I’ve spent the better part of the last 10 days either hiking some amazing mountain trails or marveling at their beauty from a shore or the balcony of our cabin as we cruised through Alaska. It’s been an amazing experience. Alaska and Denali have long been on my bucket list and they exceeded my highest expectations.
In the middle of one of my staring contest with a passing mountain range, I looked over at my husband and asked, “How? How can there be so much beauty and wonder in this world and so many people focusing solely on shit all the time? How is God such an amazing sculptor and how did these mountains even come to be? That wasn’t rhetorical. It was a real question I’d never bothered to look up. I’m so much more into enjoying than researching. The thing is: knowledge often makes the enjoyment that much stronger.
This was one of those times. Because my husband always has an answer for everything, he explained to me they come from volcanoes and shifts in the tectonic plates. Massive, violent eruptions are what eventually became mountains over the course of earth’s history. All I could focus on was how something so destructive could create something so awe-inspiring.

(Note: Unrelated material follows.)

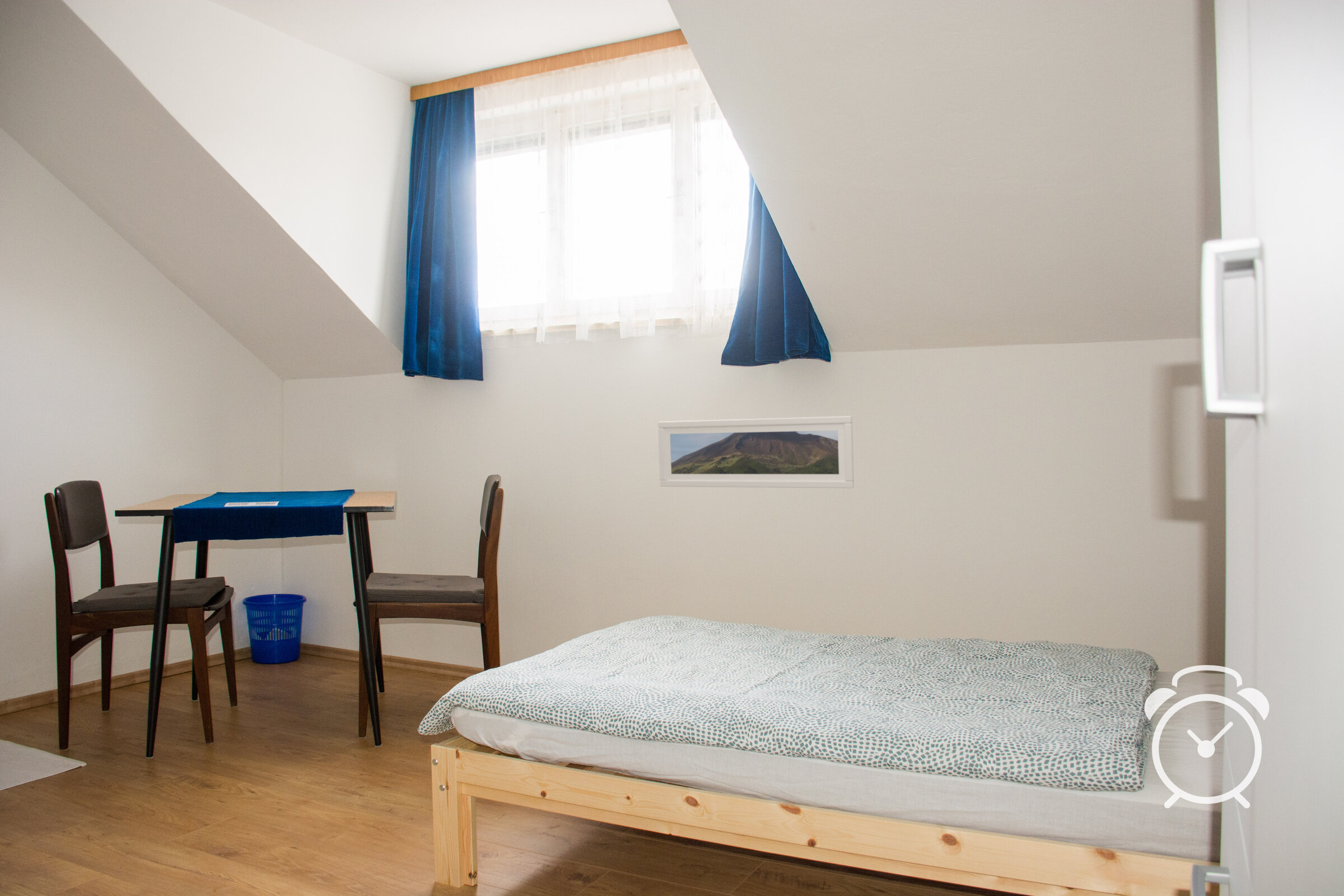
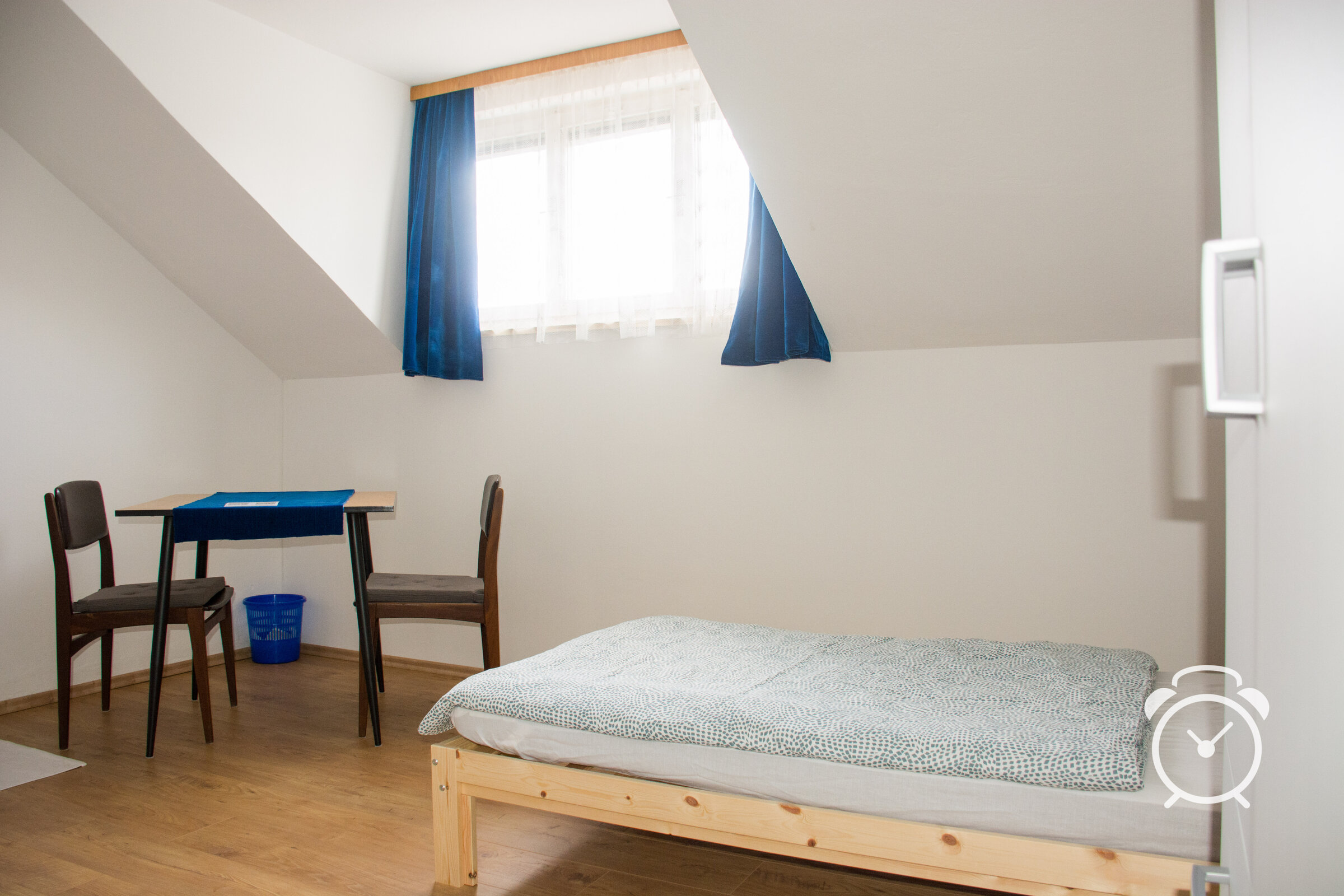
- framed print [657,416,855,489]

From what looks like destruction to us (like a failure) something epic emerges (success).
There are countless stories of great world-changers who had to face gargantuan obstacles. These often led to “failures” which, in turn, became doorways to their greatest successes. Albert Einstein’s own father thought he would end up a failure after dropping out of high school. In due time, he did return to complete his diploma, but only after failing the first university entrance exam he attempted.
Even after those events that many would perceive as “life-halting” for a person of great potential, Einstein went off to finish high school, pass the university entrance exam, and become one of the world’s greatest minds (and badasses).
Charles Darwin was a two-time college drop out whose father also assumed would inevitably fail. Charles. Darwin. I think things worked out for him.
Colonel Sanders began his life with a rough and tumultuous childhood. His success was built on failure after failure after failure. At the age of 65, nearly broke, he decided to go out to sell his franchised chicken business model to restaurants across the country. He was rejected by 1,009 restaurants before he finally found one agreeing to buy into his idea. The rest is finger-licking good history that proves it’s never too late to fight for success.
Then there’s one of my favorites: Dr. Seuss (also known as Theodor Seuss Geisel). His first manuscript, “And To Think I Saw it on Mulberrry Street,” was rejected 28 times before being picked up by random house. That’s 28 rejection letters. That’s not at all uncommon in the literary world, but when you think that it happened to the great Dr. Seuss, it’s quite a shocker.
Anyone that’s rejected could either choose to believe their work is not good enough or they can choose to believe they’re working on the same road as Dr. Seuss. The president of Random House was quoted as as saying that the only true genius on his author’s list was Ted Geisel. By the time he passed in 1991, he’d sold over 600 millions copies of his timeless books.
Finally and most appropriately, there’s Abraham Lincoln; our 16th and undeniably our most beloved president (along with Reagan of course). The path to his political career was paved with losses -- in the legislature, in the commission, in the senate -- until he finally won the highest position in the land and, in so doing, abolished slavery. While his presidency was not an easy one, his leadership got our country through the Civil War and it was during his presidency that talks to purchase Alaska from Russia were in the works.
Perhaps these mountains - massive, indestructible masterpieces are what they are because they were born from destruction and a ‘failure’ in a fault line. Every success story has within it elements of failure because in that failure are the lessons, in that failure is the strengthening of the muscles required to succeed and in the seeming destruction of the failure are all the ingredients necessary for success.
“The struggle for success is success itself.” Jorge A. Garcia, Sr.